▶ Exercise brief:
Only the number is needed: how many lines of the entries below contain the word "Schematic".

*** Provided records ***

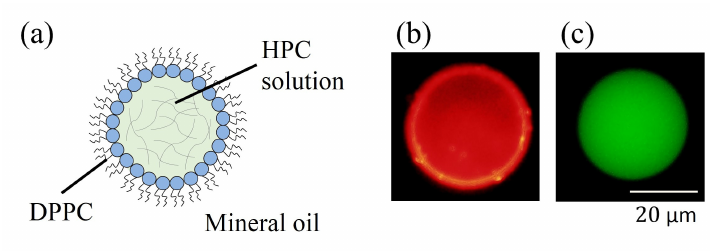
Figure 2. ( a ) Schematic illustration of HPC solution droplet (W/O type dorplet); ( b ) Microscopic images in the case of observation of dyes rhodamine DHPE, λ em = 580 nm (red), corresponding to place of lipids; ( c ) Microscopic images in the case of observation of dyes calcein, λ em = 515 nm (green), corresponding to place of water molecules inside the droplet, and in this photograph, the water molecules (also the HPC) are uniformly dispersed.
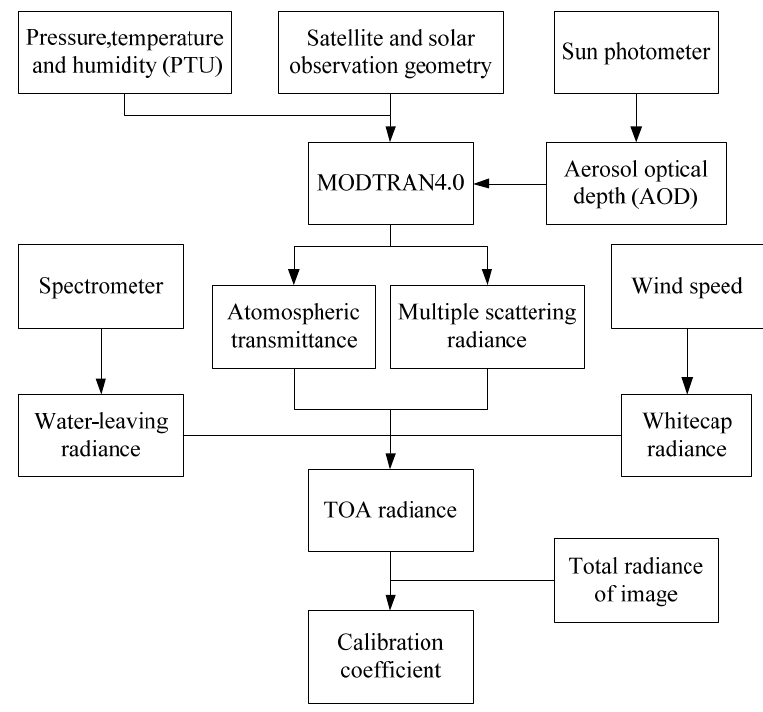
Figure 2. Flowchart of vicarious calibration method.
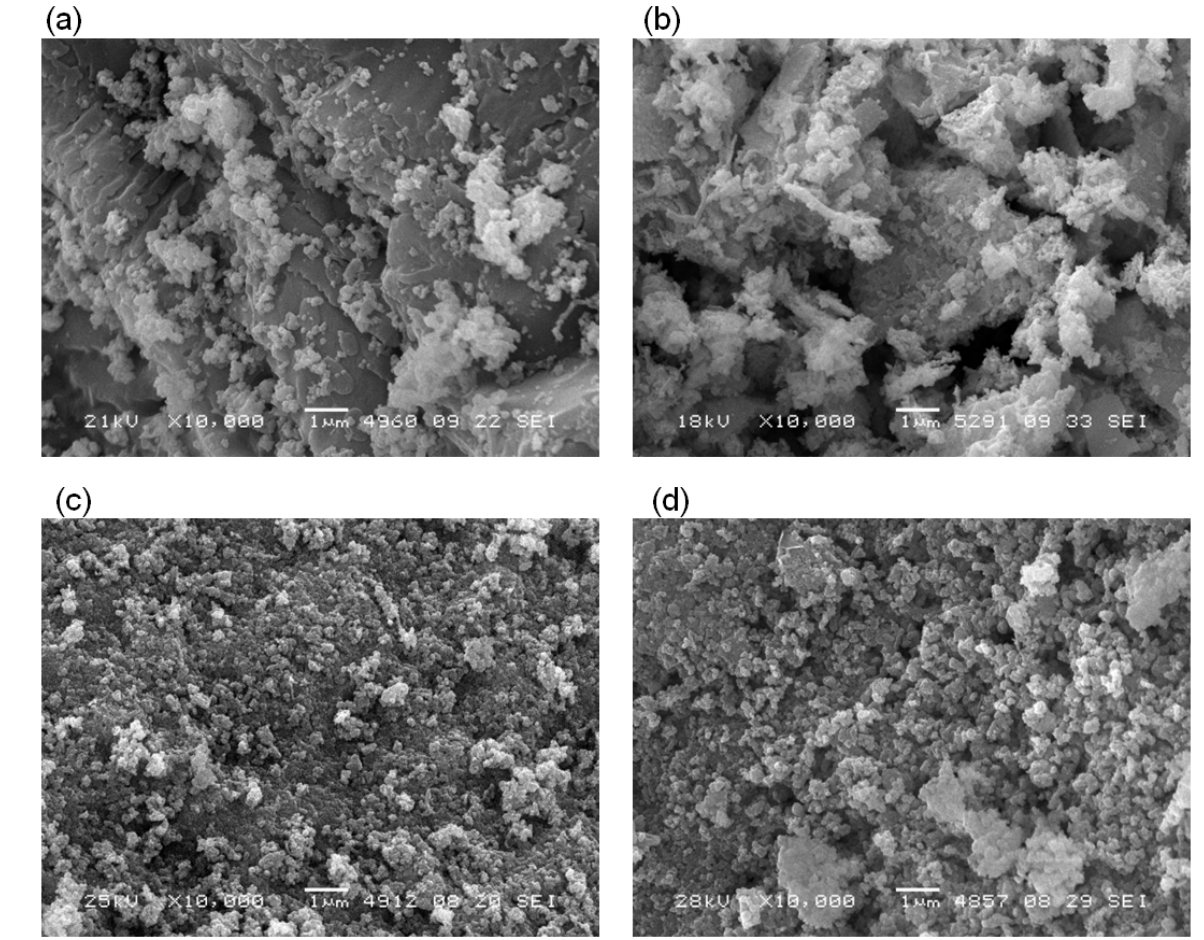
Figure 23. SEM images of spent (CeM) 0.8 Ni 0.2 O y samples: without M ( a ), M = Al ( b ), La ( c ) and Mg ( d ). ( b – d )—M/Ce molar ratio is equal to 1. Reaction conditions: 800 °C, 24 h.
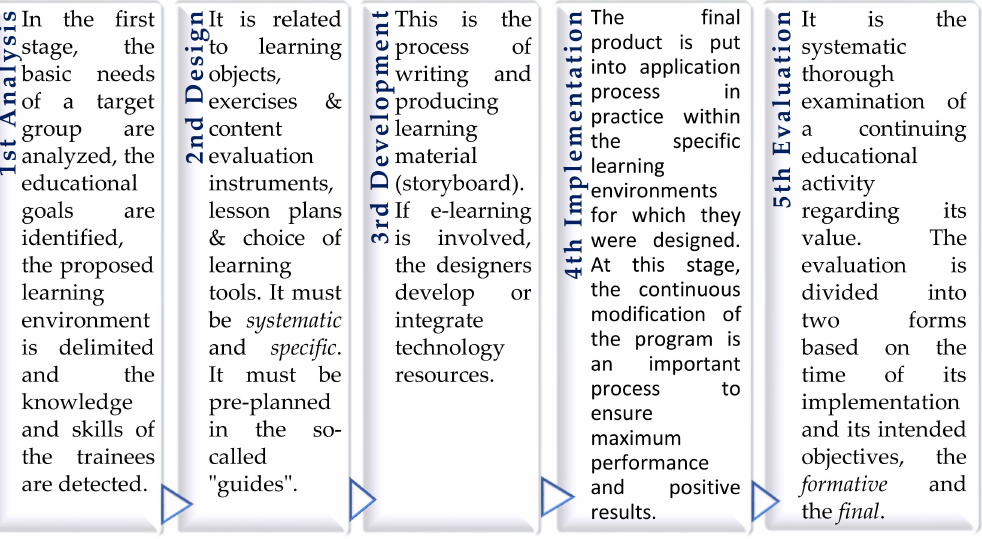
Figure 1. The basic stages of the ADDIE model for the design and development of the learning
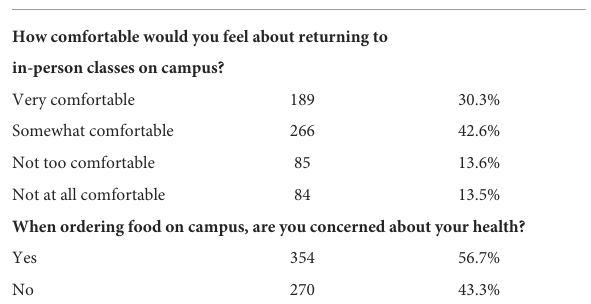
TABLE 1 Socio-demographic characteristics of the study participants ( n = 624).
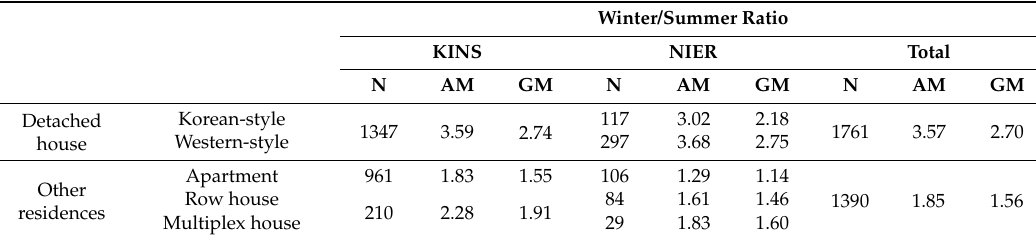
Table 2. Winter/summer ratios of indoor radon concentrations in different types of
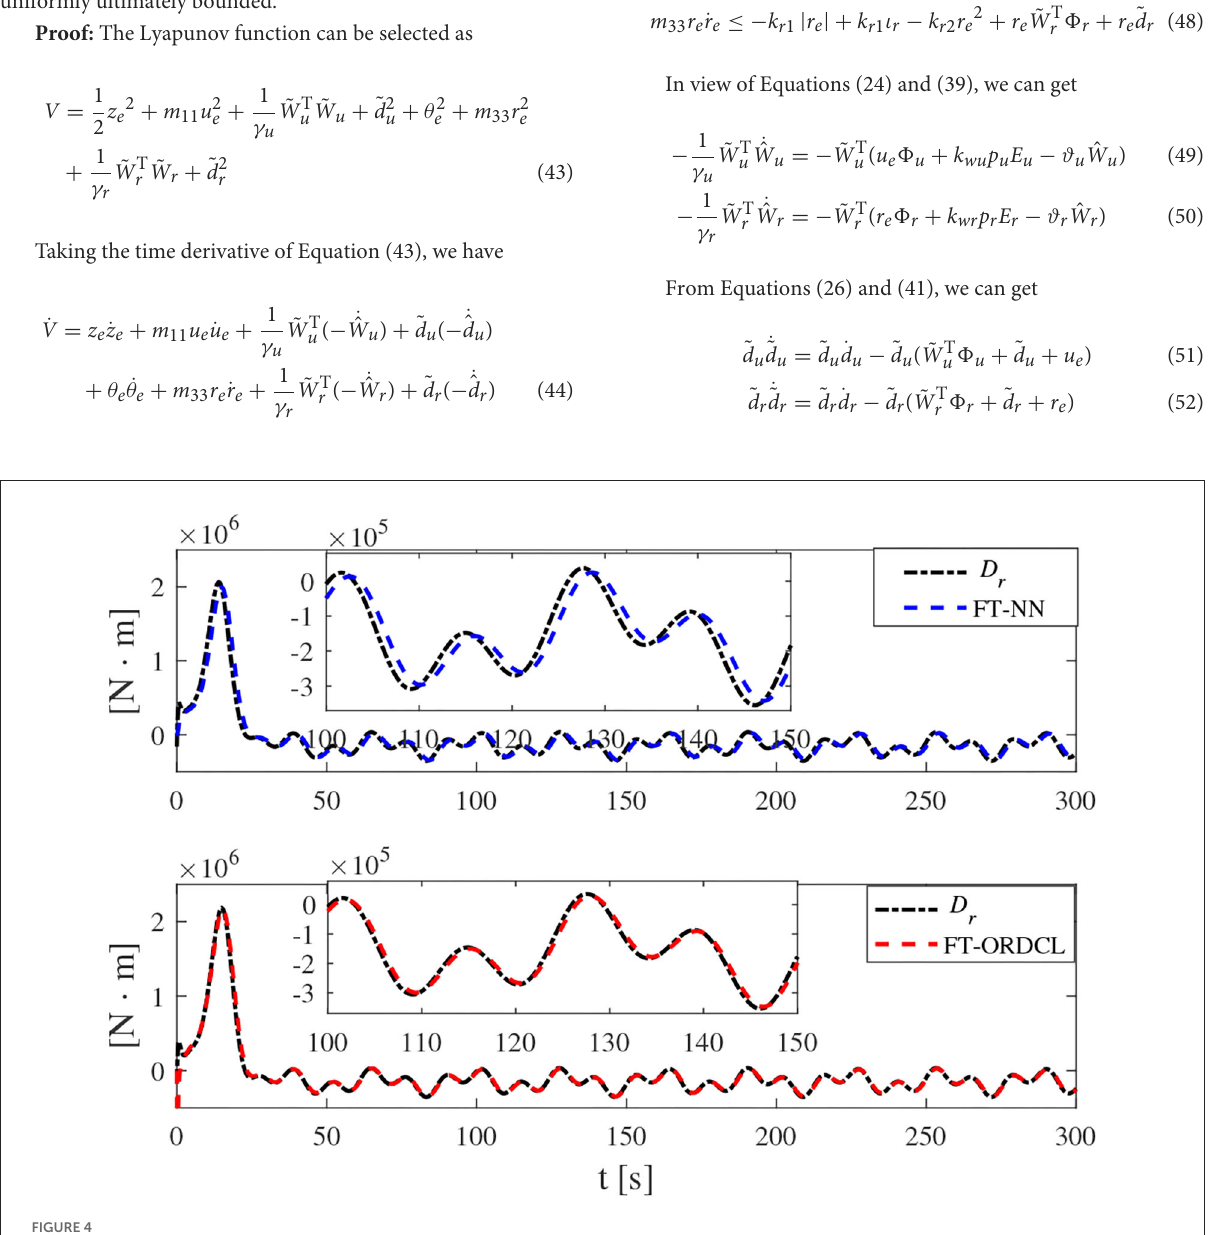
FIGURE4 D r and its estimation in Case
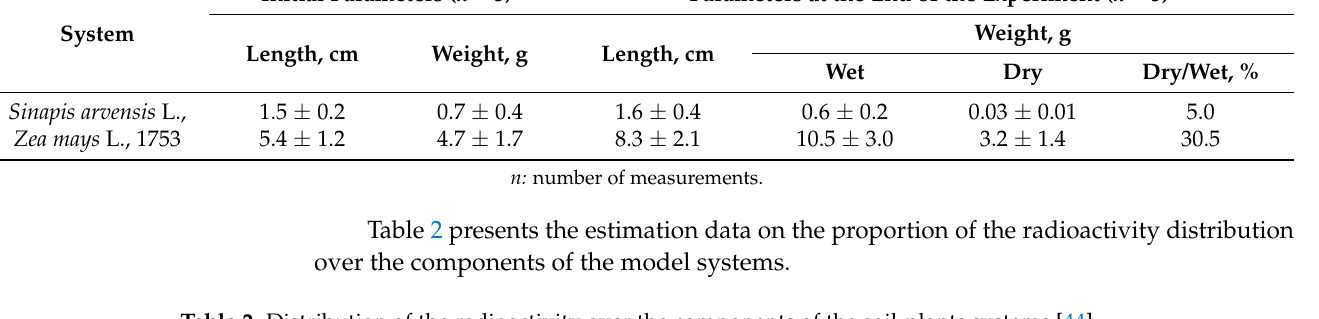
Table 2. Distribution of the radioactivity over the components of the soil-plants systems [44].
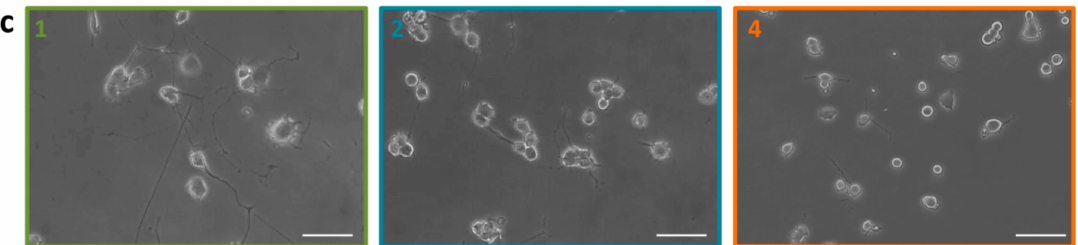
Figure 5. ( a ) Schematic illustration of cell culture dish with magnet location. Areas 1, 2, 3, and 4 indicate sites of imaging; ( b ) Confocal fluorescent images of PC12 cells at different locations relative to magnet, as marked in A; ( c ) Phase contrast images of differentiated PC12 cells at different locations relative to magnet, as marked in A. Scale bar = 50 µ m.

*** End of Provided records ***

▶ Result:
2